©CHANEL Photograph: Laurent Meesemaecker
LA PAUSA
On September 30, 1928, Gabrielle Chanel acquires a piece of land on the heights of Roquebrune overlooking Cap-Martin and sets about constructing her Mediterranean villa, the only ever house she was to design and decorate from A-Z. She commissions Robert Streitz, a young architect she had met through the Duke of Westminster, to oversee the project.
Completed in no time, the villa is delivered in January 1930 and is baptized "La Pausa" referring to a chapel that once stood on the site where Mary Magdalene is said to have “paused” on her journey from Jerusalem.
Its architecture boasts several references to the Aubazine Abbey where Gabrielle spent her childhood.
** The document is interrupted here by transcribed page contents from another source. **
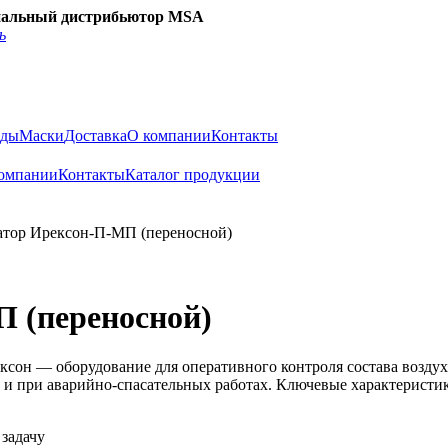
альный дистрибьютор MSA
ь
нды
Маски
Доставка
О компании
Контакты
омпании
Контакты
Каталог продукции
атор Ирексон-П-МП (переносной)
П (переносной)
сон — оборудование для оперативного контроля состава воздух
КХ и при аварийно-спасательных работах. Ключевые характерис
задачу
In the entrance hall she commissions a replica of the abbey’s grand stone staircase, which becomes the house’s central feature; the villa’s three buildings are grouped around a patio edged by cloister pillars.
La Pausa’s interior evokes simplicity and elegance with white open spaces offset by warm rustic furniture, shimmering carpets, sunburst mirrors and giant chandeliers, lending a sense of modernity to the whole.
In 1930, press coverage includes a piece in American Vogue entitled "The Dwelling of Mademoiselle Chanel".
Indeed it was a special place for Gabrielle Chanel who for the next 20 years spends her vacations there, surrounded by close friends: the Duke of Westminster, Jean Cocteau, Salvador Dalì and his wife Gala (the artist painted "L’Instant Sublime" there), Serge Lifar, Jean and Valentine Hugo, Misia Sert, Paul Iribe, Pierre Reverdy and Gabrielle Labrunie, her young niece.
Following the Duke of Westminster’s death in 1954, Gabrielle Chanel sells the villa and its contents to the American author and publisher Emery Reeves who in turn entertains houseguests including Winston Churchill, Greta Garbo and Jackie Onassis.